Bernie PDF Print E-mail

bernieOn March 24th, 2019 a whole band of Midwest BREW volunteers started a journey to get Bernie from Pennsylvania to Indiana. I live in Illinois and drove about 4 hours to adopt him in Valparaiso, Indiana. I welcomed Bernie into my home that day as a companion for my research beagle, Brienne, who didn't quite know how to be a dog. At the time Bernie was already a senior at age 10, but you couldn't even tell.

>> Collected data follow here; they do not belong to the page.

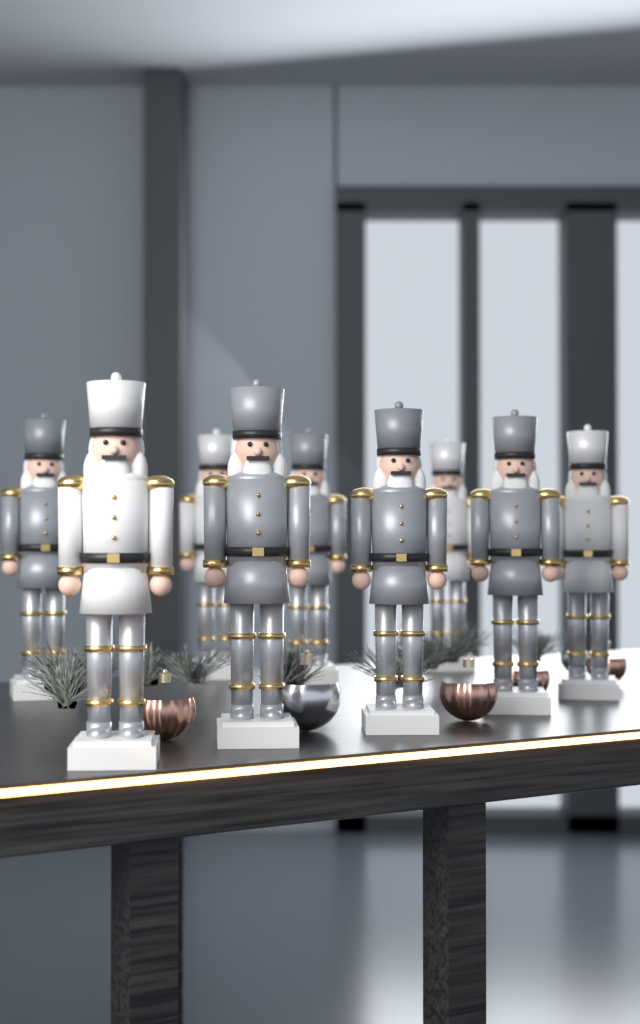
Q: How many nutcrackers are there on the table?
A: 9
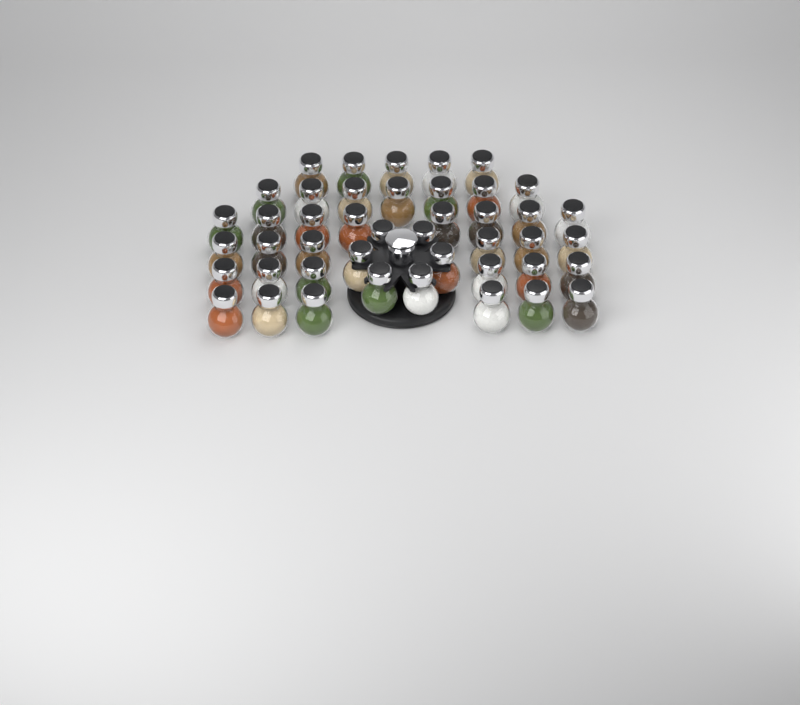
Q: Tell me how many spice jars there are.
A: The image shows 44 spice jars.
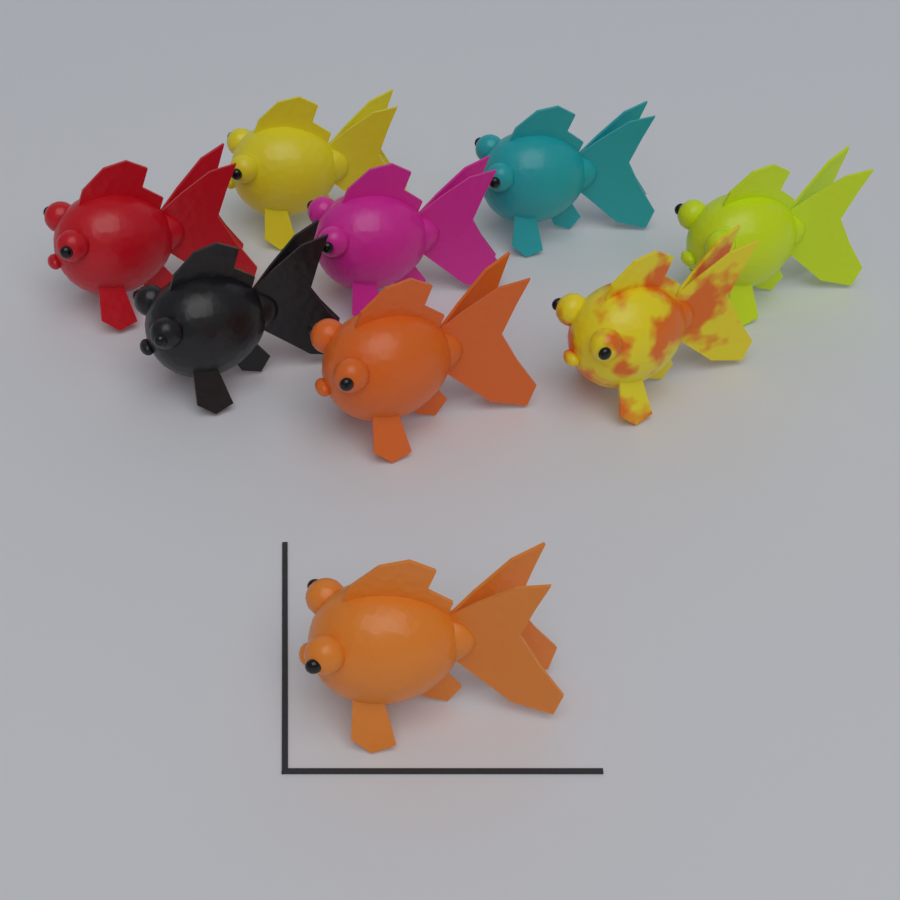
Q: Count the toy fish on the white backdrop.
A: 9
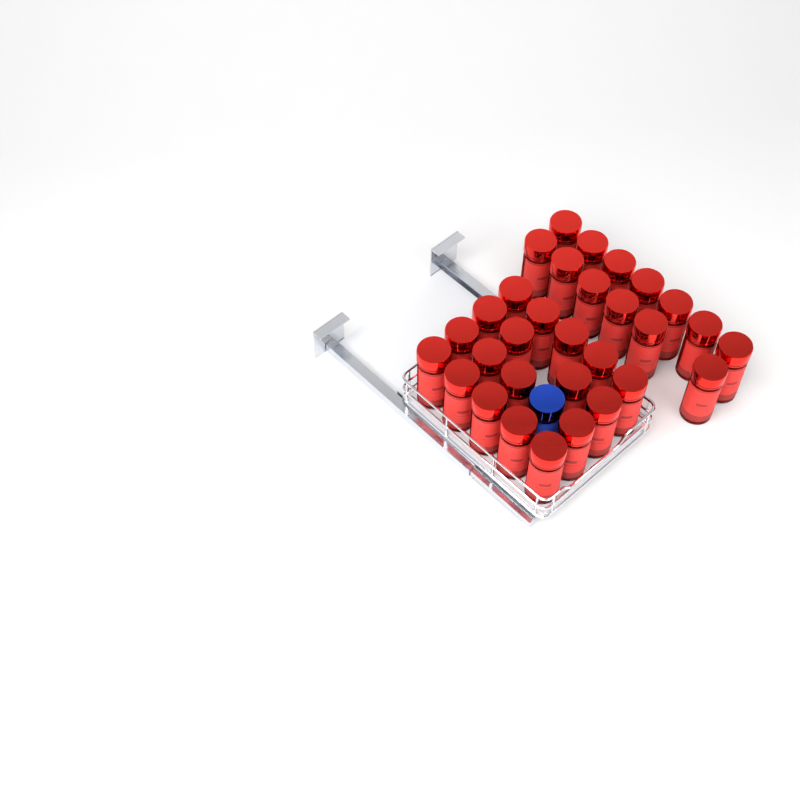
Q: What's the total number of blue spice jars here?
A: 1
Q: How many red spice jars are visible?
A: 31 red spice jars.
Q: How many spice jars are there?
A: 32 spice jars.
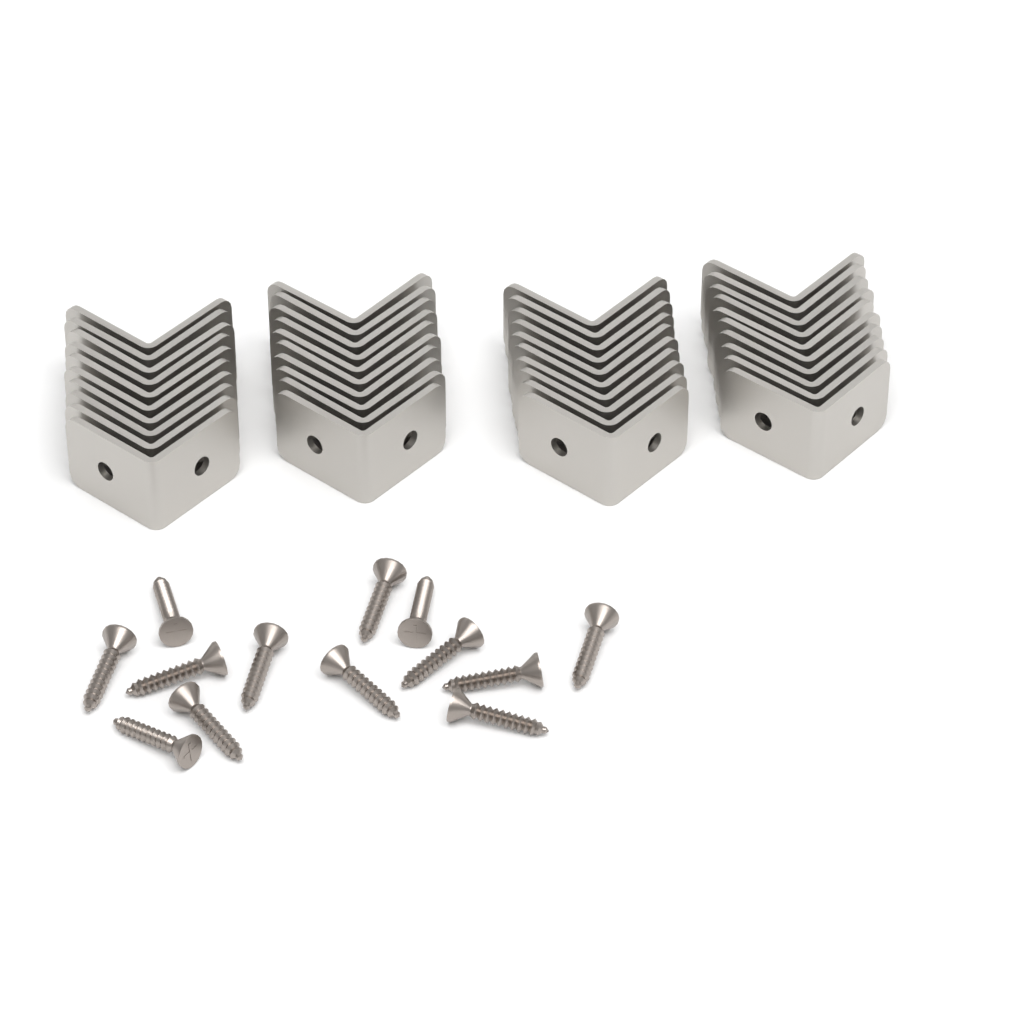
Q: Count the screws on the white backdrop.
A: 13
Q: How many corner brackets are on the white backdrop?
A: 40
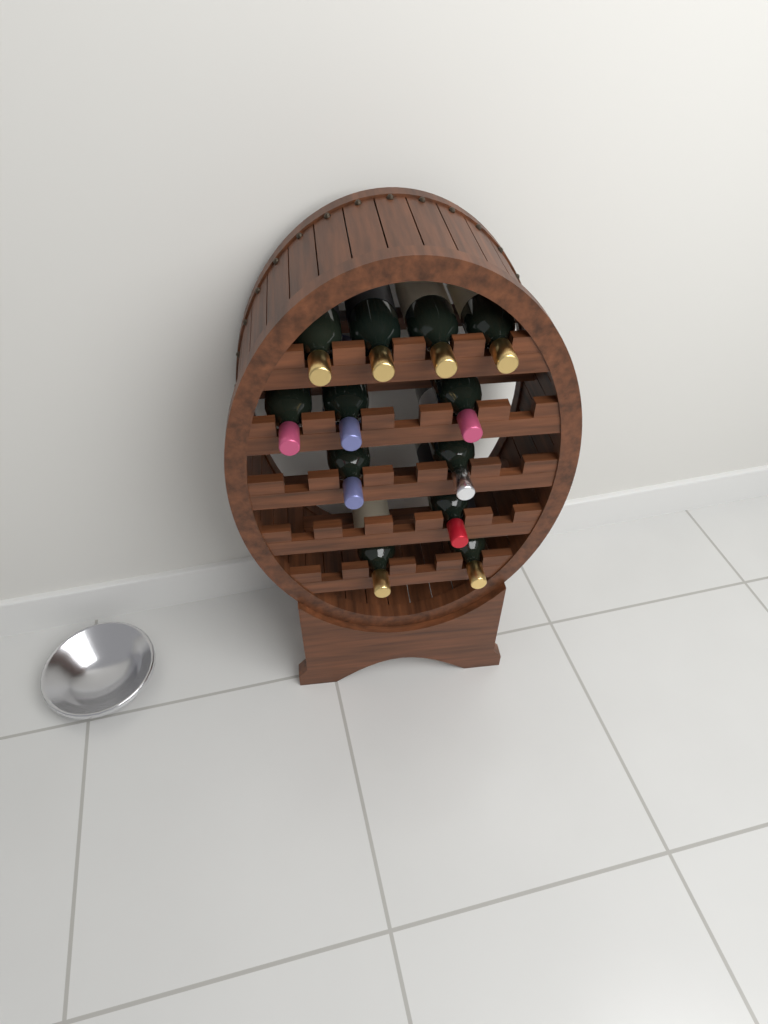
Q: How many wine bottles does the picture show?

Bernie quickly became a momma's boy and followed me wherever I went, always making sure to touch me somehow. He'd prefer to smother your face with his while he laid his whole body on top of yours. He also did his job and taught Brienne how to be a dog. She no longer was fearful of so many everyday things and he even taught her how to jump up onto furniture and howl. Their relationship grew over time and they were usually seen cuddled up next to each other for all their naps. They didn't always play or roughhouse but where one went, usually the other followed.

Bernie really was my "soul dog". Our relationship was unlike anything I had ever imagined. Bernie wasn't just a dog, he was my best friend and my safe space. It was like we had this unspoken communication, he just understood everything I needed from him. I went through a lot during the time I had him and he was never far when the tears would flow or when I felt like all hope was lost. He would always nudge his nose under my arm, as if to say "peek-a-boo" with some incredibly goofy face and then lick my tears. Or on some days he would just lay with me, but he always had that intuition when I needed him the most.

About a year after adopting Bernie, his health problems began. You could look at Bernie and think nothing was wrong, but there was much more going on under the surface. Bernie's disease was a disease of the mind, our vet and myself (a senior veterinary student) determined after many types of tests and medications that Bernie had Canine Cognitive Dysfunction Syndrome. This disease is basically doggy alzheimers. Watching the disease slowly take its toll on him was painful. Bernie used to love so many people and things, especially my fiance. He was the first man Bernie actually truly loved and cuddled up with. In the end his disease progressed so quickly that he was no longer living a good quality of life and we said goodbye. On October 12th, 2021 Bernie's suffering ended as he crossed the rainbow bridge.

To say I miss him is an understatement. I miss him every single day. Bernie changed my life. He taught me so much about myself and the life I lived. I am so thankful to have had 2.5 years with him and wait for the day that we are reunited again.